Jul 15, 2015 13:16 GMT  ·  By
Research paper reveals techniques in which HTML5 can be used to hide malware in drive-by downloads
   Research paper reveals techniques in which HTML5 can be used to hide malware in drive-by downloads

Researchers at two Italian universities in Rome and Salerno have identified methods through which malware can be hidden in drive-by download exploits using modern HTML5 APIs.

Drive-by downloads are a method through which attackers install malware, spyware, or computer viruses on a machine by tricking the user in taking one action, but actually doing something malicious instead.

These types of exploits are most of the times detected by antivirus software, which is why in some cases attackers use various obfuscation techniques to hide their actions.

According to the research paper in cause, HTML technologies and APIs like Canvas, WebSocket, Web Workers, IndexedDB, localStorage, Web SQL, Cross-Origin Client Communication, and the File API, when combined can help attackers obfuscate drive-by download exploits.

The initial research was carried out in the spring of 2013 and was redone in July 2015. Scientists used well-known security bugs in Firefox and Internet Explorer and tested out their HTML5-based obfuscation techniques using the VirusTotal antivirus engine aggregator.

While all exploits were detected without using obfuscation, when researchers applied their HTML5-based techniques, both in 2013 and in 2015, very few to none antivirus engines were able to detect them.

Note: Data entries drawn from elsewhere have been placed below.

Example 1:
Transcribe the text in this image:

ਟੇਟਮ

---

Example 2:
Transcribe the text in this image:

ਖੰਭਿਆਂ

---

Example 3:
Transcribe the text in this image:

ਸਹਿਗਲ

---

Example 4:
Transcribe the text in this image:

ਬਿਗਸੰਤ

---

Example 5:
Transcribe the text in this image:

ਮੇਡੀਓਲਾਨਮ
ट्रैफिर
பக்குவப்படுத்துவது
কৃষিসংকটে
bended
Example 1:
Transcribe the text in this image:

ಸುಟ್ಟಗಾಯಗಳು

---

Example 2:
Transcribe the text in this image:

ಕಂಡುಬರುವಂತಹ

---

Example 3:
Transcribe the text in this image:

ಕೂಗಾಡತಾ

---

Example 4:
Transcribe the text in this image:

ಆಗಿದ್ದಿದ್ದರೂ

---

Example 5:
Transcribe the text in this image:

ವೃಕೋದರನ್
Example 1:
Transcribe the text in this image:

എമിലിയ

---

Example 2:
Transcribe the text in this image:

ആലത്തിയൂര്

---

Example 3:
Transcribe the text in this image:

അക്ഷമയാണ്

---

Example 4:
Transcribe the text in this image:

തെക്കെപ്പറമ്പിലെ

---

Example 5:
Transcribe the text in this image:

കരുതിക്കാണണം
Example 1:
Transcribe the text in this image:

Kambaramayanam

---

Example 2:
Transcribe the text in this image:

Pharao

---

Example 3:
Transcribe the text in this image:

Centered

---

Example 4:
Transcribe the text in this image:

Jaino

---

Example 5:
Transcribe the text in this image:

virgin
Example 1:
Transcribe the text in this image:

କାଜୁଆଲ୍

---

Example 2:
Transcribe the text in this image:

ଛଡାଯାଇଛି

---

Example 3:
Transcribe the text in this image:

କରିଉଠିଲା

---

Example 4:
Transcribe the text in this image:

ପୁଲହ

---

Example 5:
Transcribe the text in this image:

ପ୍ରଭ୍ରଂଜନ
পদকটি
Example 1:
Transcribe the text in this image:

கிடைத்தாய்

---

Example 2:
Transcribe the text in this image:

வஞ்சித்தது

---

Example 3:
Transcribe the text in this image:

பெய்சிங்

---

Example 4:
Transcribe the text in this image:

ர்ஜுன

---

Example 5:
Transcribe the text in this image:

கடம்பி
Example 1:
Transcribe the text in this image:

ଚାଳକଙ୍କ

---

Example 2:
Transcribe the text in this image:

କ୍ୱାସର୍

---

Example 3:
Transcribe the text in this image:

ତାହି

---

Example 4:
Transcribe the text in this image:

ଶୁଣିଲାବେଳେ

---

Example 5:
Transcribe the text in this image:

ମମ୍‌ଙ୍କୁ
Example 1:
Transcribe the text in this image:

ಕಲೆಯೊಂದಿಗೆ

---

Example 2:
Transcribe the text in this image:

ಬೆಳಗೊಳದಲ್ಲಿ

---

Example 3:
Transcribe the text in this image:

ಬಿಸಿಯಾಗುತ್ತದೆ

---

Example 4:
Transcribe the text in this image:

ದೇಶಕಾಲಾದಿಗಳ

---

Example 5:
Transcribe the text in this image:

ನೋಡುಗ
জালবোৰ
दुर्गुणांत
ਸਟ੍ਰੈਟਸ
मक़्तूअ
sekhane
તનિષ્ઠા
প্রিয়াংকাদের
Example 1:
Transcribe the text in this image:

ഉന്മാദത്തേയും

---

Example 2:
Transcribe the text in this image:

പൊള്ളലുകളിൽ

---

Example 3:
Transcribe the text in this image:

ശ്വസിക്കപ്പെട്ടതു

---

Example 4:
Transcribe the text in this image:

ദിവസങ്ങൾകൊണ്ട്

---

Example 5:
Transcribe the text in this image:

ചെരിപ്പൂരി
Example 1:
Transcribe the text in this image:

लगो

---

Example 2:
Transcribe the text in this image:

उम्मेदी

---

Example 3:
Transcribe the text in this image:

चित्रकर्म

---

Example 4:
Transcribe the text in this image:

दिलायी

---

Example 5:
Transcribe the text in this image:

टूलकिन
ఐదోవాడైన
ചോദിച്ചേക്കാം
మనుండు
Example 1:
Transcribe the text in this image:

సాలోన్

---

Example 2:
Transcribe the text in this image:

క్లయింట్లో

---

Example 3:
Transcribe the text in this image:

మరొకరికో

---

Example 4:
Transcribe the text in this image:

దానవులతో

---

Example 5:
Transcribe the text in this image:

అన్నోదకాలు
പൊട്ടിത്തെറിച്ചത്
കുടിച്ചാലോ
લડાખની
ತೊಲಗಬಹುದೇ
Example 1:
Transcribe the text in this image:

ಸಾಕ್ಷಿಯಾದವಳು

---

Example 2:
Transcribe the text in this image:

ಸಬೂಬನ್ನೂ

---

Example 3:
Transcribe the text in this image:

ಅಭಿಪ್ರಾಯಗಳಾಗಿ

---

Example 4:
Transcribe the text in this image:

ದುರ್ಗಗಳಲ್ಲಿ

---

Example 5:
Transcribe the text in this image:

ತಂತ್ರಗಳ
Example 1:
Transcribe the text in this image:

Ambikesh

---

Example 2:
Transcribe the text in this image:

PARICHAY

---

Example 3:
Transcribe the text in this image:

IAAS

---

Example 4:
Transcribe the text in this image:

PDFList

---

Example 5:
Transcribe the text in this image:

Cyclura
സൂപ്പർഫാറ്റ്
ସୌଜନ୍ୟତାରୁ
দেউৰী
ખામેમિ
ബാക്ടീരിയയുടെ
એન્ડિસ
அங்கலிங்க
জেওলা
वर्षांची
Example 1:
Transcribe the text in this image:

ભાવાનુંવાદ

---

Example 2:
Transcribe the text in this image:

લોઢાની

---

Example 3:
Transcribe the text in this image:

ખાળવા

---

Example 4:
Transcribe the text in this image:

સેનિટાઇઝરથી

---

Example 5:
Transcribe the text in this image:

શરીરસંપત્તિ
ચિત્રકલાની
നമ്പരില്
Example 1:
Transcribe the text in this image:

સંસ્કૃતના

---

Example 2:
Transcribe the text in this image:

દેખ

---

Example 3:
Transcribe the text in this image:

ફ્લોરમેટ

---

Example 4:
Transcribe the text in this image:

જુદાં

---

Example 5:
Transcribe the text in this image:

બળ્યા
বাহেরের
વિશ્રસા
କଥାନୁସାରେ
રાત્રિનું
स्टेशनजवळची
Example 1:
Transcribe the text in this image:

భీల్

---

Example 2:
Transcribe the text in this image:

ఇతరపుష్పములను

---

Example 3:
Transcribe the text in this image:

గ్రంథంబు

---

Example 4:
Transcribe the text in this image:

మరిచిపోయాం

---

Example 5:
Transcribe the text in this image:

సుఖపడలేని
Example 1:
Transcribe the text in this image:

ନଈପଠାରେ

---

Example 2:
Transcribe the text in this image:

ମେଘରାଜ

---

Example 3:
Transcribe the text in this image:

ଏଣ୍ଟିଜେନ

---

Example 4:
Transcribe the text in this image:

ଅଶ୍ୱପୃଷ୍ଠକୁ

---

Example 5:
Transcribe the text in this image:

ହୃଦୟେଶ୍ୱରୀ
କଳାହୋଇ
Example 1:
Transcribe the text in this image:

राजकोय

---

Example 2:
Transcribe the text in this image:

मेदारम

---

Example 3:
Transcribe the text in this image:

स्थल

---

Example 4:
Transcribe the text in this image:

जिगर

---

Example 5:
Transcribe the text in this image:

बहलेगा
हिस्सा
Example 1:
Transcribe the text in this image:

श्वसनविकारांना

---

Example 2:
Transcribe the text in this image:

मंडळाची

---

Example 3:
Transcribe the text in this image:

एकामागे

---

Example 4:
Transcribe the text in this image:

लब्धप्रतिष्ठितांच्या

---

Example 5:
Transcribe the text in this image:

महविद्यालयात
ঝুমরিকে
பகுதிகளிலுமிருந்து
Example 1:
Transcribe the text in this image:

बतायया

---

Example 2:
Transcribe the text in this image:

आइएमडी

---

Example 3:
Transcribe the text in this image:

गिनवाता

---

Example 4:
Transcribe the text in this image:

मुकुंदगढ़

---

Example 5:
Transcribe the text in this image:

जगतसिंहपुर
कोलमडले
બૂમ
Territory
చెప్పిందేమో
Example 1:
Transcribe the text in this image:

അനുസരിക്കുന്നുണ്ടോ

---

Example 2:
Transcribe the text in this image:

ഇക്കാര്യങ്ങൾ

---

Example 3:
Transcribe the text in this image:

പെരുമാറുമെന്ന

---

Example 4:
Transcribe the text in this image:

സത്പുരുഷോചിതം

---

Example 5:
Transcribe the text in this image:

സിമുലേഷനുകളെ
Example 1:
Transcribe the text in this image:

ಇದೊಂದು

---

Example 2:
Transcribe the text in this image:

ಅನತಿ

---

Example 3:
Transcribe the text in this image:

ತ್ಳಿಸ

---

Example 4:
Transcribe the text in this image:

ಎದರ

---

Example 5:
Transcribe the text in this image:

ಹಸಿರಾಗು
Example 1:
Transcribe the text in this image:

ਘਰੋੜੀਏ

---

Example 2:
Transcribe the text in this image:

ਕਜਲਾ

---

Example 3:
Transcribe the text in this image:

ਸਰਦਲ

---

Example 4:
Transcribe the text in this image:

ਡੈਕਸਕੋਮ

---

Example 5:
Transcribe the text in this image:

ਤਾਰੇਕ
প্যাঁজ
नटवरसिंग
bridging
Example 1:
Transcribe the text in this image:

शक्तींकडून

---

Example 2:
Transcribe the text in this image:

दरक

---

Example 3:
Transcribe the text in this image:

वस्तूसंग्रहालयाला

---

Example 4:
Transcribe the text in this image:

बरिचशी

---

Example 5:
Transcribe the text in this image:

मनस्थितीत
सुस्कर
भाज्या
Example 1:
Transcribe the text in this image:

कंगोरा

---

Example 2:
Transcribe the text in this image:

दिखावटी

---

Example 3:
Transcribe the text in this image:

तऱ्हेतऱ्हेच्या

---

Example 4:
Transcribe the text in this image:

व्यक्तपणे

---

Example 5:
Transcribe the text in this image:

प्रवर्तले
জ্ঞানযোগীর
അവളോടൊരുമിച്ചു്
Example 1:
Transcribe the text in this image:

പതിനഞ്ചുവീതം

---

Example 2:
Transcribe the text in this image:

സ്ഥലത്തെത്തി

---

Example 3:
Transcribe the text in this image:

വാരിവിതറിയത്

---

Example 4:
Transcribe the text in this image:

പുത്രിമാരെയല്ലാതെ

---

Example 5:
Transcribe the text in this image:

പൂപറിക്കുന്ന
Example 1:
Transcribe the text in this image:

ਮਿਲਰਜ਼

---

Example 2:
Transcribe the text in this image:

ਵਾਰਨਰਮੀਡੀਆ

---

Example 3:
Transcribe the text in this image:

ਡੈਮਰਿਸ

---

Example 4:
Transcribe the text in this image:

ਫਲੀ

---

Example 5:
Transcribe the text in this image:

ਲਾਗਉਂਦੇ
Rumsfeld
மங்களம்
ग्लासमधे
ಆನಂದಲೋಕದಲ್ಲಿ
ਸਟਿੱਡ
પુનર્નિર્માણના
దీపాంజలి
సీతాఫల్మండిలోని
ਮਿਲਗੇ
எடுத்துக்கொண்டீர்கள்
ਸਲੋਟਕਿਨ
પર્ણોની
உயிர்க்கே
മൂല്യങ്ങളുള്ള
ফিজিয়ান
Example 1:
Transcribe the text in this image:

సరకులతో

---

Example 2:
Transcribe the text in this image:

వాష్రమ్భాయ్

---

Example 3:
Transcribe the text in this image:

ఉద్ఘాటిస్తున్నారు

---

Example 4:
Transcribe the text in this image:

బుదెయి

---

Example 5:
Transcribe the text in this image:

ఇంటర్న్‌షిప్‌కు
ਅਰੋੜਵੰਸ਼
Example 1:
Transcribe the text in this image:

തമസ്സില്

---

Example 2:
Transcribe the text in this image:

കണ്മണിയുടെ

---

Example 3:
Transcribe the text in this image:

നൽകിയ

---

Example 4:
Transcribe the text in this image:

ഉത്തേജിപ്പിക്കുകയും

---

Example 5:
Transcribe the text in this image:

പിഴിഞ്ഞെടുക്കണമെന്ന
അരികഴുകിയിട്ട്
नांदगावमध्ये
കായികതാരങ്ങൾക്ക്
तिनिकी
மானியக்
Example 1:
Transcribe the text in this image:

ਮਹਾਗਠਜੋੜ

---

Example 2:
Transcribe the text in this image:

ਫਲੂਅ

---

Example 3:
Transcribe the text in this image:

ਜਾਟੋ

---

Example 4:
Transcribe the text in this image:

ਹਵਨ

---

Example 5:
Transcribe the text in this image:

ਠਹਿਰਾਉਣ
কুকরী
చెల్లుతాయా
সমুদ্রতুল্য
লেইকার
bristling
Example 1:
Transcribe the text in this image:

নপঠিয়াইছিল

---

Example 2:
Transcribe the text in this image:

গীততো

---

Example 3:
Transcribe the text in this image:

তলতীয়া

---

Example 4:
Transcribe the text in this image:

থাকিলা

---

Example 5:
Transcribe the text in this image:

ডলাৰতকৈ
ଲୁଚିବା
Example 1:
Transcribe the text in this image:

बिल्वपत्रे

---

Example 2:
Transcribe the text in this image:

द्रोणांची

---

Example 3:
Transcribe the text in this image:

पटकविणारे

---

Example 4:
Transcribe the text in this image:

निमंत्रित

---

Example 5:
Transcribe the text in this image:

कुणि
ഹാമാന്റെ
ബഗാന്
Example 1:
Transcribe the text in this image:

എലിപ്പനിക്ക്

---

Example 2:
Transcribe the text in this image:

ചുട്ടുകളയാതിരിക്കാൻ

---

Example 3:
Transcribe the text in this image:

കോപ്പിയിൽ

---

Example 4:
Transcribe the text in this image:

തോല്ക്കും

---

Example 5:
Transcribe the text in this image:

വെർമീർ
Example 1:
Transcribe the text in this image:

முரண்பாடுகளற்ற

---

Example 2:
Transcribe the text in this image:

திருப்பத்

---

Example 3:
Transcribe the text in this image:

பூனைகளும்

A flaw in current-day antivirus engines leaves the door open for HTML5-based exploit obfuscation

As explained in the bottom half of page 15 of the paper, developers used three different techniques for obfuscating and deobfuscating malicious code. They are as follows:

Delegated Preparation -  Delegates the preparation of malware to the system APIs. Distributed Preparation - Distributes the preparation code over several concurrent and independent processes running within the browser. User-driven Preparation - Lets the user trigger the execution of the preparation code during the time he spends interacting with the page.

All these techniques were successful against static and dynamic analysis detection engines, the paper also providing comments and countermeasures.

As the researchers explain, "A further investigation revealed that this failure [to detect the obfuscated malware] was due to the inability of these [detection] systems  to  recognize  and  deal  with  HTML5  related  primitives."